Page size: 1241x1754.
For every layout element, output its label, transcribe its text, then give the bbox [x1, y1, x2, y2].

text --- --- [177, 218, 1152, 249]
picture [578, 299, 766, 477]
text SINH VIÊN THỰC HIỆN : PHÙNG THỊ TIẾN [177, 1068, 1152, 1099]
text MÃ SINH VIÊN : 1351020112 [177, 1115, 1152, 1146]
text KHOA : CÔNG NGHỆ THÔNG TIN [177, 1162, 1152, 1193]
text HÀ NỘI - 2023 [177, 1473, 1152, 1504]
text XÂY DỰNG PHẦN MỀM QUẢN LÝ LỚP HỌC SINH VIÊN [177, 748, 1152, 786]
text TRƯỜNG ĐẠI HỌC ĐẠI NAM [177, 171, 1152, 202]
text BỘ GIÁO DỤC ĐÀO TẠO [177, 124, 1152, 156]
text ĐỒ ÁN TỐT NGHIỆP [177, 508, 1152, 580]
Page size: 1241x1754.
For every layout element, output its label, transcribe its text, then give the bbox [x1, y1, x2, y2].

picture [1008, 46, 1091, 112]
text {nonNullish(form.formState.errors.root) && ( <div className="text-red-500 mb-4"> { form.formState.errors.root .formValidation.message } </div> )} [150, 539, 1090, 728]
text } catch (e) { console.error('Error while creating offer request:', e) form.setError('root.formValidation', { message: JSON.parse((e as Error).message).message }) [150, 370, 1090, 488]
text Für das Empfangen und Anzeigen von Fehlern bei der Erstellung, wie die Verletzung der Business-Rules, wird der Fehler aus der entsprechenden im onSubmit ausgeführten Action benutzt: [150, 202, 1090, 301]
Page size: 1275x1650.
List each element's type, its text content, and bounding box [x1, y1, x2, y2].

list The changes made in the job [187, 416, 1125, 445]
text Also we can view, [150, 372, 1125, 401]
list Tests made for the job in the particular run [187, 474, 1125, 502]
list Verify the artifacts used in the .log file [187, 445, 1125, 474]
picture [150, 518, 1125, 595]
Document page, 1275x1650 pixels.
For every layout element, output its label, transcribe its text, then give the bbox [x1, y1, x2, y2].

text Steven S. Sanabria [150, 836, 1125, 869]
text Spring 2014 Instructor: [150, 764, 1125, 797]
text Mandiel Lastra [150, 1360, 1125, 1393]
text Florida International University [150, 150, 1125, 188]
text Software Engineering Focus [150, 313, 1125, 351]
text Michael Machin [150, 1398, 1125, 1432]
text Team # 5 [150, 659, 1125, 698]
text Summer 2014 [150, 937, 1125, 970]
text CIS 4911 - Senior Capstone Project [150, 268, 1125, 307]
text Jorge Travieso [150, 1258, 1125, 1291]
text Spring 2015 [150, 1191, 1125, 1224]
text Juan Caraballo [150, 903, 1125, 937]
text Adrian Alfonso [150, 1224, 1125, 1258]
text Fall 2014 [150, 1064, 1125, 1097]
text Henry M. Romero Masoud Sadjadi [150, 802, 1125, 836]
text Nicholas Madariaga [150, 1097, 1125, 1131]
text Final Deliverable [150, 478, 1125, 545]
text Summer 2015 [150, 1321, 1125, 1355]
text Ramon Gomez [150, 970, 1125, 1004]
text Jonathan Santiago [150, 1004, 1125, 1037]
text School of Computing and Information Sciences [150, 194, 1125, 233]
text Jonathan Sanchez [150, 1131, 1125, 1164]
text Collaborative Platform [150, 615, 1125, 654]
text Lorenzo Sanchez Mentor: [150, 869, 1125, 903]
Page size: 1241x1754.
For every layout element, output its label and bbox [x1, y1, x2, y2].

::::

Your reply needs to reproduce all of the listing exactly.

Answer area:
Page size: 1241x1754.
For every layout element, output its label, transcribe its text, then give the bbox [x1, y1, x2, y2].

text --- --- [177, 218, 1152, 249]
picture [578, 299, 766, 477]
text SINH VIÊN THỰC HIỆN : PHÙNG THỊ TIẾN [177, 1068, 1152, 1099]
text MÃ SINH VIÊN : 1351020112 [177, 1115, 1152, 1146]
text KHOA : CÔNG NGHỆ THÔNG TIN [177, 1162, 1152, 1193]
text HÀ NỘI - 2023 [177, 1473, 1152, 1504]
text XÂY DỰNG PHẦN MỀM QUẢN LÝ LỚP HỌC SINH VIÊN [177, 748, 1152, 786]
text TRƯỜNG ĐẠI HỌC ĐẠI NAM [177, 171, 1152, 202]
text BỘ GIÁO DỤC ĐÀO TẠO [177, 124, 1152, 156]
text ĐỒ ÁN TỐT NGHIỆP [177, 508, 1152, 580]
Page size: 1241x1754.
For every layout element, output its label, transcribe its text, then give the bbox [x1, y1, x2, y2].

picture [1008, 46, 1091, 112]
text {nonNullish(form.formState.errors.root) && ( <div className="text-red-500 mb-4"> { form.formState.errors.root .formValidation.message } </div> )} [150, 539, 1090, 728]
text } catch (e) { console.error('Error while creating offer request:', e) form.setError('root.formValidation', { message: JSON.parse((e as Error).message).message }) [150, 370, 1090, 488]
text Für das Empfangen und Anzeigen von Fehlern bei der Erstellung, wie die Verletzung der Business-Rules, wird der Fehler aus der entsprechenden im onSubmit ausgeführten Action benutzt: [150, 202, 1090, 301]
Page size: 1275x1650.
List each element's type, its text content, and bounding box [x1, y1, x2, y2].

list The changes made in the job [187, 416, 1125, 445]
text Also we can view, [150, 372, 1125, 401]
list Tests made for the job in the particular run [187, 474, 1125, 502]
list Verify the artifacts used in the .log file [187, 445, 1125, 474]
picture [150, 518, 1125, 595]
Document page, 1275x1650 pixels.
For every layout element, output its label, transcribe its text, then give the bbox [x1, y1, x2, y2].

text Steven S. Sanabria [150, 836, 1125, 869]
text Spring 2014 Instructor: [150, 764, 1125, 797]
text Mandiel Lastra [150, 1360, 1125, 1393]
text Florida International University [150, 150, 1125, 188]
text Software Engineering Focus [150, 313, 1125, 351]
text Michael Machin [150, 1398, 1125, 1432]
text Team # 5 [150, 659, 1125, 698]
text Summer 2014 [150, 937, 1125, 970]
text CIS 4911 - Senior Capstone Project [150, 268, 1125, 307]
text Jorge Travieso [150, 1258, 1125, 1291]
text Spring 2015 [150, 1191, 1125, 1224]
text Juan Caraballo [150, 903, 1125, 937]
text Adrian Alfonso [150, 1224, 1125, 1258]
text Fall 2014 [150, 1064, 1125, 1097]
text Henry M. Romero Masoud Sadjadi [150, 802, 1125, 836]
text Nicholas Madariaga [150, 1097, 1125, 1131]
text Final Deliverable [150, 478, 1125, 545]
text Summer 2015 [150, 1321, 1125, 1355]
text Ramon Gomez [150, 970, 1125, 1004]
text Jonathan Santiago [150, 1004, 1125, 1037]
text School of Computing and Information Sciences [150, 194, 1125, 233]
text Jonathan Sanchez [150, 1131, 1125, 1164]
text Collaborative Platform [150, 615, 1125, 654]
text Lorenzo Sanchez Mentor: [150, 869, 1125, 903]
Page size: 1241x1754.
For every layout element, output its label and bbox [x1, y1, x2, y2].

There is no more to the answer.